(Collected data)
● ● ● ● ● ● ●

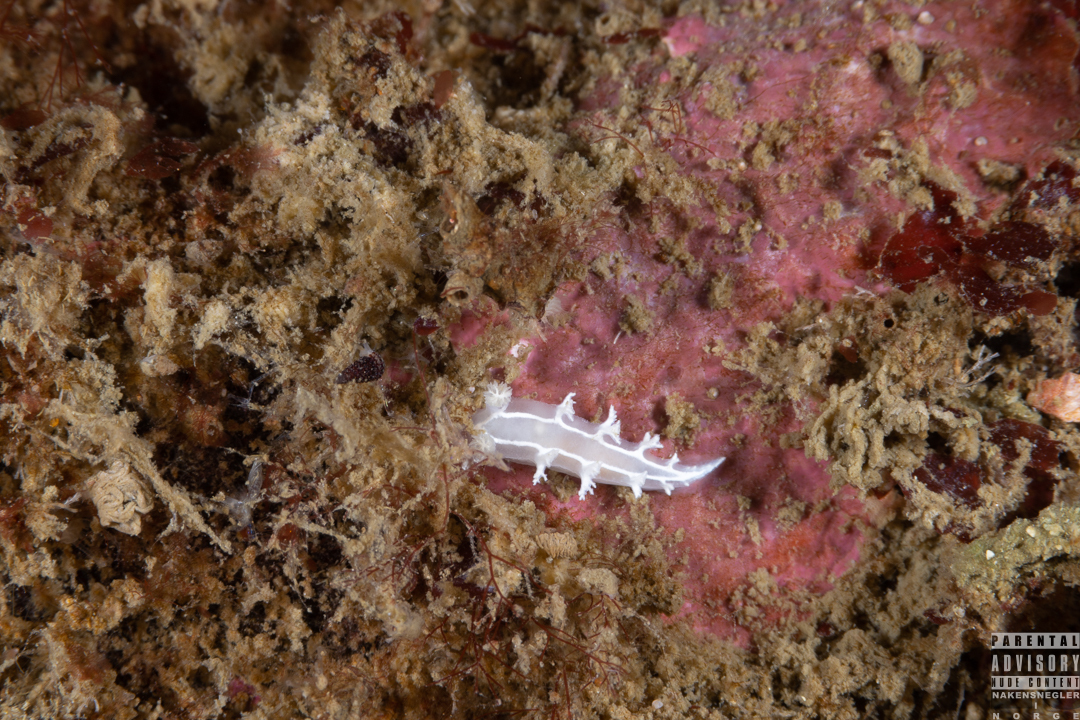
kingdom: Animalia
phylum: Mollusca
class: Gastropoda
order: Nudibranchia
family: Tritoniidae
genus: Duvaucelia
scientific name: Duvaucelia lineata
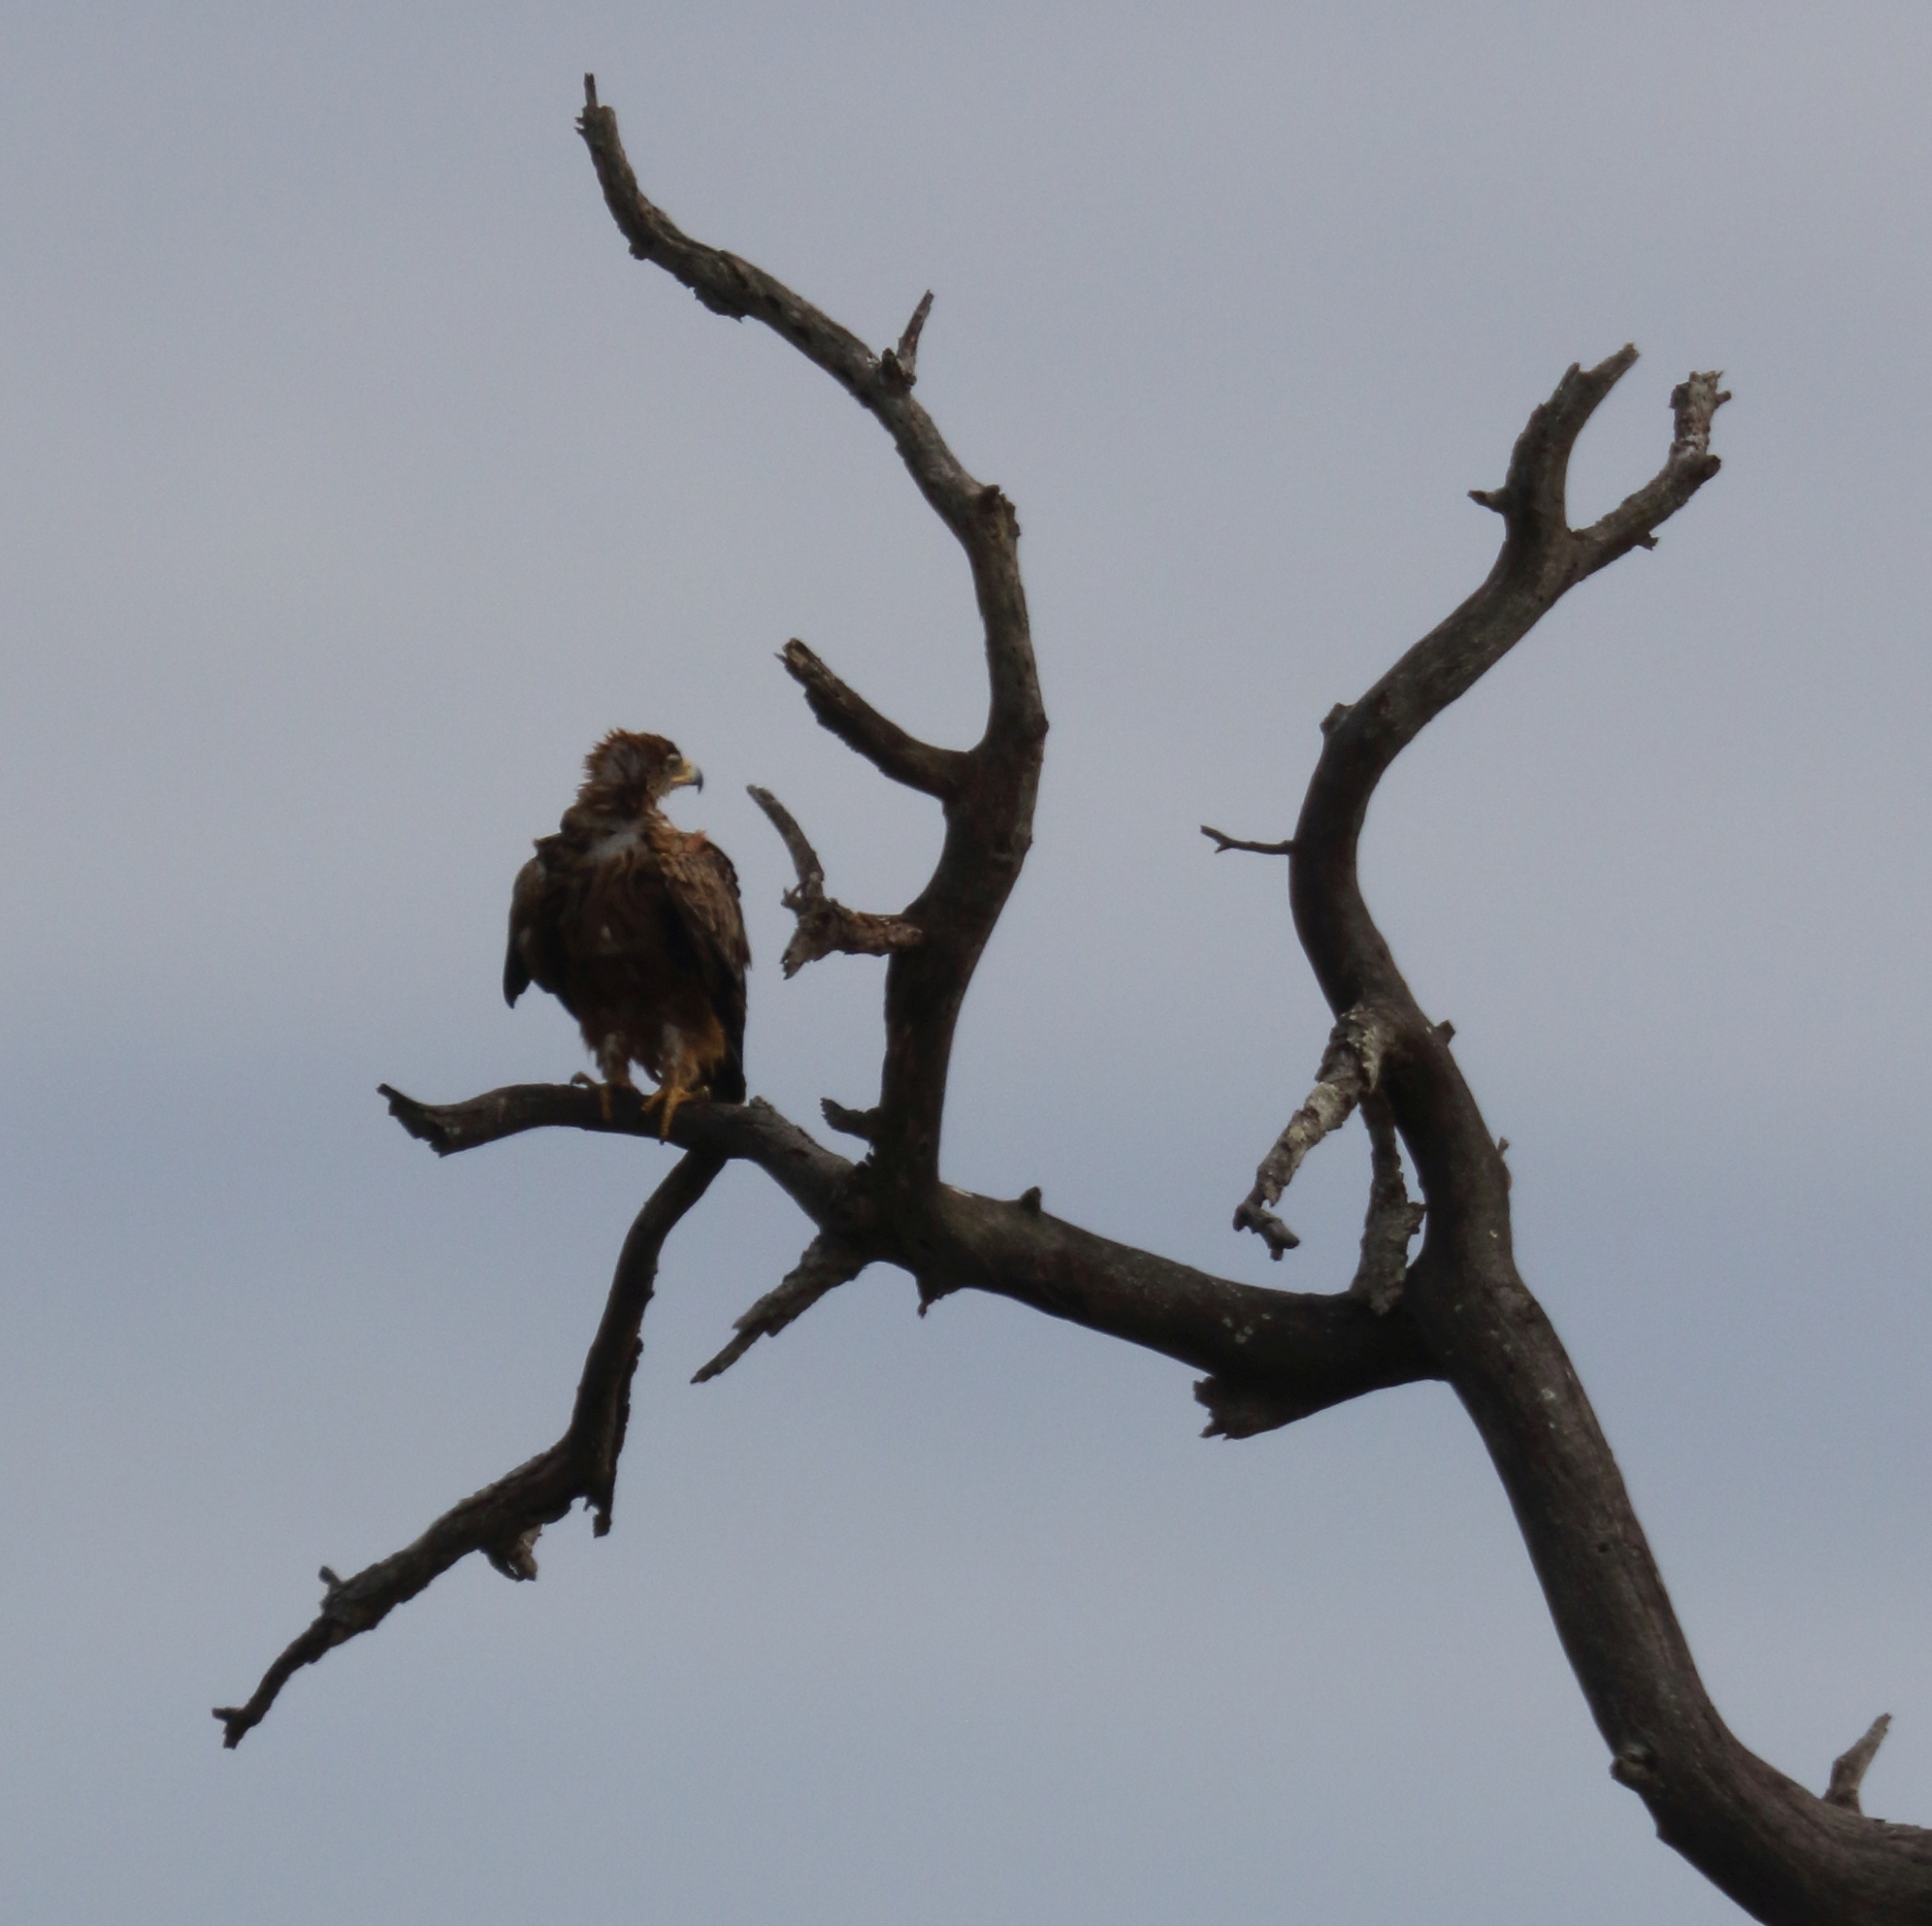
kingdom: Animalia
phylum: Chordata
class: Aves
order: Accipitriformes
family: Accipitridae
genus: Aquila
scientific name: Aquila rapax
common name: Tawny eagle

● ● ● ● ● ● ●

§ Problem to solve
Copy every classification line in the data above word for word, and omit the pictures.

§ In response
kingdom: Animalia
phylum: Mollusca
class: Gastropoda
order: Nudibranchia
family: Tritoniidae
genus: Duvaucelia
scientific name: Duvaucelia lineata
kingdom: Animalia
phylum: Chordata
class: Aves
order: Accipitriformes
family: Accipitridae
genus: Aquila
scientific name: Aquila rapax
common name: Tawny eagle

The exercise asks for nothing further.